2016-06-27 Thread Nate Clark
On Mon, Jun 27, 2016 at 12:17 PM,   wrote:
> On Mon, Jun 27, 2016 at 12:04 PM,   wrote:
>> On Mon, Jun 27, 2016 at 11:54 AM, Rainer Jung  
>> wrote:
>>> Great analysis. I was really wondering, what could make the hash map so huge
>>> and hadn't thought about the hash function as the problem.
>>>
>>> Before OpenSSL 1.1.0 there's a callback for applications to provide their
>>> own thread IDs:
>>>
>>> https://www.openssl.org/docs/man1.0.2/crypto/CRYPTO_THREADID_set_callback.html
>>>
>>> So we could probably work around the problem of the poor hashing function by
>>> passing in IDs that work for hashing (pre-hashed ID?). Of course then we
>>> loose the direct association of the OpenSSL thread ID with the real platform
>>> thread id.
>>>
>>> Currently our callback in tcnative is ssl_set_thread_id() which refers to
>>> ssl_thread_id(), which on Linux gets the ID from the APR function
>>> apr_os_thread_current(). So we could add some hashing formula in
>>> ssl_thread_id().
>>
>> I think just using the real thread id would work, since now it isn't
>> using the real thread id instead it is using the address location of
>> errno. If this was the real thread id I think the hash algorithm and
>> bucket selection they have now will work much better since the thread
>> ids are basically numerically increasing and aren't aligned to powers
>> of 2.

EXTRACTED ENTRIES:
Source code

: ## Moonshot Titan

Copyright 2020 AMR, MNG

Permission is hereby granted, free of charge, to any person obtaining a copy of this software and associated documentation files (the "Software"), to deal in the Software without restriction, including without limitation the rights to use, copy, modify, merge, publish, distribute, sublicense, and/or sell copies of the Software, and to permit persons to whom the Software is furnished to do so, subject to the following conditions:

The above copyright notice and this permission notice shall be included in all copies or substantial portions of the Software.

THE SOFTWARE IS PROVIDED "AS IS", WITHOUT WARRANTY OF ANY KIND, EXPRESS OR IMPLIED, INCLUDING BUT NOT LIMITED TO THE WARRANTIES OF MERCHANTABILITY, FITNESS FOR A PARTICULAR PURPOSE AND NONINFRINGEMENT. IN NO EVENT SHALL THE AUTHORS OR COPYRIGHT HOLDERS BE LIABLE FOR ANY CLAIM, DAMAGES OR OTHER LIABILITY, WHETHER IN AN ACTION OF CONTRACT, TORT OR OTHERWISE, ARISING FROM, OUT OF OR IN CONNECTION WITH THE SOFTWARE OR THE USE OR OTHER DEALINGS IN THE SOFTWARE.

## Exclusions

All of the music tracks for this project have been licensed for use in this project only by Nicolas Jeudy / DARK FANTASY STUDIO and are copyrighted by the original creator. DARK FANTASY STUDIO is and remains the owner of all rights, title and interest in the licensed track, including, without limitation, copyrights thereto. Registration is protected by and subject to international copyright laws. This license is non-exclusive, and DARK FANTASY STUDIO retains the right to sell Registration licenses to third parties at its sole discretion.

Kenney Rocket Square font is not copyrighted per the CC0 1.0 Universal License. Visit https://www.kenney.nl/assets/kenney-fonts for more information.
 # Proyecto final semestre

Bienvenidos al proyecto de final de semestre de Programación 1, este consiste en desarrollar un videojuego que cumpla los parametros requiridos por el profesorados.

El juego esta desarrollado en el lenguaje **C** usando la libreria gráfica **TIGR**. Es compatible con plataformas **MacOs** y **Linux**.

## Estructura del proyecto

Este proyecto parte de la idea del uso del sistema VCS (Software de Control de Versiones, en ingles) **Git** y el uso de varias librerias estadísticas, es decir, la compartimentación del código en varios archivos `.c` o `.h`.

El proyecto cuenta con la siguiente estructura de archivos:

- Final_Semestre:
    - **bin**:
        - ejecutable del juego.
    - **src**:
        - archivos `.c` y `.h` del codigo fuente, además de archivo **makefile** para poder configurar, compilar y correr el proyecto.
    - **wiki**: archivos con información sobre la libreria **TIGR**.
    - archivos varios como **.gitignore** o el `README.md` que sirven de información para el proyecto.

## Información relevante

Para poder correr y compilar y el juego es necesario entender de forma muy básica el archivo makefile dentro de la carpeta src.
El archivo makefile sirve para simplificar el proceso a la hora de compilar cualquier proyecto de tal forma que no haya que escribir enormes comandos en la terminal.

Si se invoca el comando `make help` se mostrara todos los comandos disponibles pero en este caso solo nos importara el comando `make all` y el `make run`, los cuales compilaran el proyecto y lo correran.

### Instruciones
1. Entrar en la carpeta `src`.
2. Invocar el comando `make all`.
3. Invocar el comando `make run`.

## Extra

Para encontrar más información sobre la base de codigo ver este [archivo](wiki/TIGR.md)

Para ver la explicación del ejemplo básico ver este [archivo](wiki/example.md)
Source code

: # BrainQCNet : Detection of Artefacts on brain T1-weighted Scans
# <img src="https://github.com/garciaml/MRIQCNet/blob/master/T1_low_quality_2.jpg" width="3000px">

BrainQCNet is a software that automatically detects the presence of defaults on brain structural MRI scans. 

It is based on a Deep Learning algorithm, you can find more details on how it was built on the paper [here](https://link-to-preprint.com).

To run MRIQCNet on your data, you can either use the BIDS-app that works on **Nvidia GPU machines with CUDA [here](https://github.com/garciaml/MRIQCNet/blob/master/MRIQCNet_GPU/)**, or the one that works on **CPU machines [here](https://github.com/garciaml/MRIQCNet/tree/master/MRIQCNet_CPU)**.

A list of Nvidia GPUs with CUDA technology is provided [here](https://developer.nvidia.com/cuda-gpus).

EXERCISES TO COMPLETE:
1 > Can you give the part of the OpenSSL thread ID discussion that opens with "2016-06-27 Thread Nate" and closes with "as the problem.", renaming "hash map" to "hash table"?
2 > In the OpenSSL thread ID discussion, what is being used instead of the real thread ID?

WRITTEN RESPONSES:
1 >
2016-06-27 Thread Nate Clark
On Mon, Jun 27, 2016 at 12:17 PM,   wrote:
> On Mon, Jun 27, 2016 at 12:04 PM,   wrote:
>> On Mon, Jun 27, 2016 at 11:54 AM, Rainer Jung  
>> wrote:
>>> Great analysis. I was really wondering, what could make the hash table so huge
>>> and hadn't thought about the hash function as the problem.

2 > The address location of errno.